Task goal:
In the copy you make of the entries, no picture should appear, and every word must match.

Provided material:
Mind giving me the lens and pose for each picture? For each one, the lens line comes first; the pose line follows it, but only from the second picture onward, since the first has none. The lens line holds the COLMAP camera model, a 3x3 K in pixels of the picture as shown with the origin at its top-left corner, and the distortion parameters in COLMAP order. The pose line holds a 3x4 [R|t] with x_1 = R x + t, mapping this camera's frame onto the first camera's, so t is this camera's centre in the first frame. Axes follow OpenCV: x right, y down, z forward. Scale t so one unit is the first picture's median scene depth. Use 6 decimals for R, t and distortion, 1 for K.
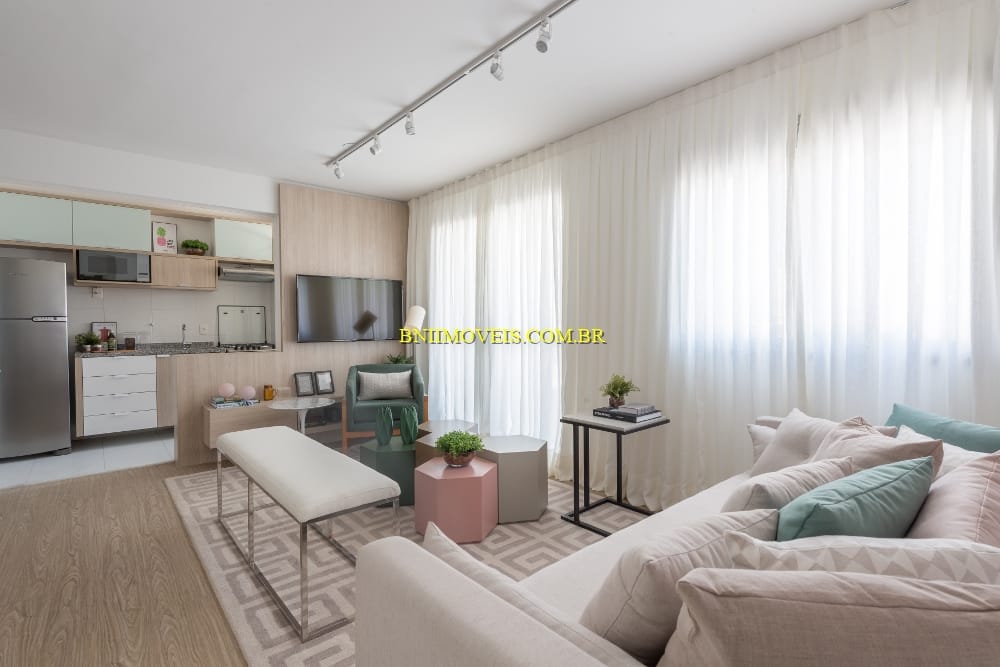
lens RADIAL K [[479.3, 0, 500.0], [0, 479.3, 333.5], [0, 0, 1]] dist [0.016493, -0.001525]
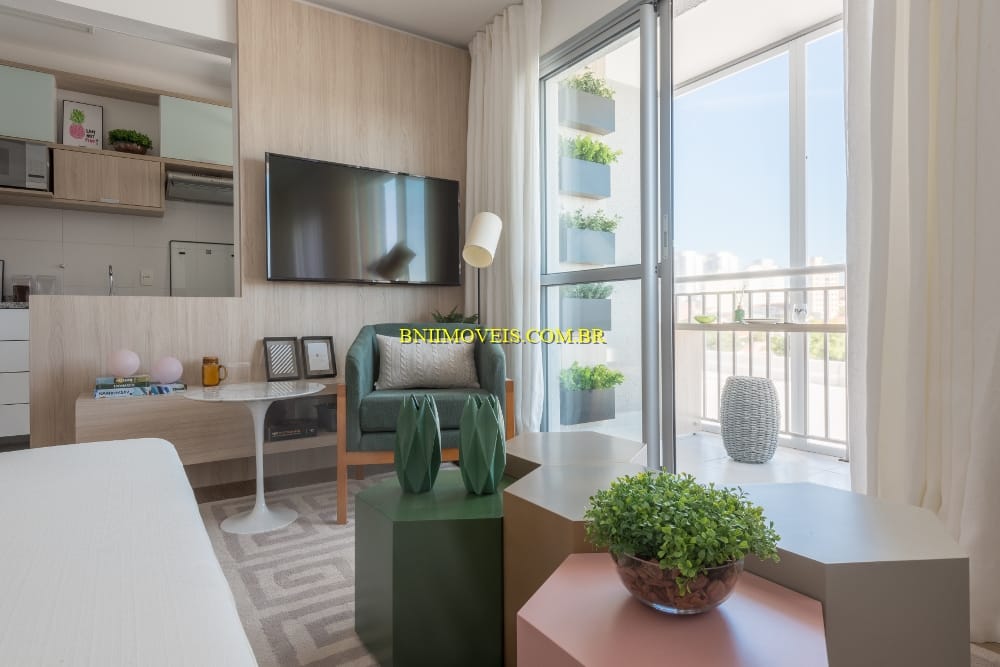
lens RADIAL K [[561.0, 0, 500.6], [0, 561.0, 317.9], [0, 0, 1]] dist [0.017585, -0.001602]
pose [[0.993061, -0.001402, -0.117595, -0.088353], [-0.001035, 0.999786, -0.020665, 0.072857], [0.117599, 0.020643, 0.992847, 0.403120]]
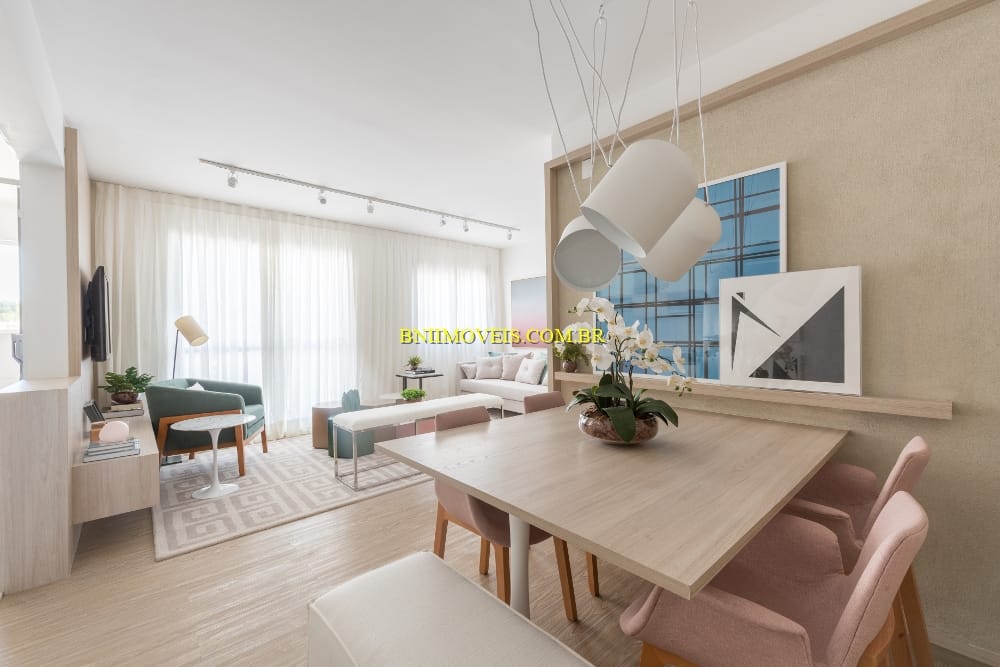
lens RADIAL K [[405.9, 0, 501.2], [0, 405.9, 335.2], [0, 0, 1]] dist [0.000450, -0.000035]
pose [[-0.036509, -0.006196, 0.999314, -1.038470], [0.034466, 0.999378, 0.007455, -0.003355], [-0.998739, 0.034715, -0.036272, 0.421760]]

Expected answer:
Mind giving me the lens and pose for each picture? For each one, the lens line comes first; the pose line follows it, but only from the second picture onward, since the first has none. The lens line holds the COLMAP camera model, a 3x3 K in pixels of the picture as shown with the origin at its top-left corner, and the distortion parameters in COLMAP order. The pose line holds a 3x4 [R|t] with x_1 = R x + t, mapping this camera's frame onto the first camera's, so t is this camera's centre in the first frame. Axes follow OpenCV: x right, y down, z forward. Scale t so one unit is the first picture's median scene depth. Use 6 decimals for R, t and distortion, 1 for K.
lens RADIAL K [[479.3, 0, 500.0], [0, 479.3, 333.5], [0, 0, 1]] dist [0.016493, -0.001525]
lens RADIAL K [[561.0, 0, 500.6], [0, 561.0, 317.9], [0, 0, 1]] dist [0.017585, -0.001602]
pose [[0.993061, -0.001402, -0.117595, -0.088353], [-0.001035, 0.999786, -0.020665, 0.072857], [0.117599, 0.020643, 0.992847, 0.403120]]
lens RADIAL K [[405.9, 0, 501.2], [0, 405.9, 335.2], [0, 0, 1]] dist [0.000450, -0.000035]
pose [[-0.036509, -0.006196, 0.999314, -1.038470], [0.034466, 0.999378, 0.007455, -0.003355], [-0.998739, 0.034715, -0.036272, 0.421760]]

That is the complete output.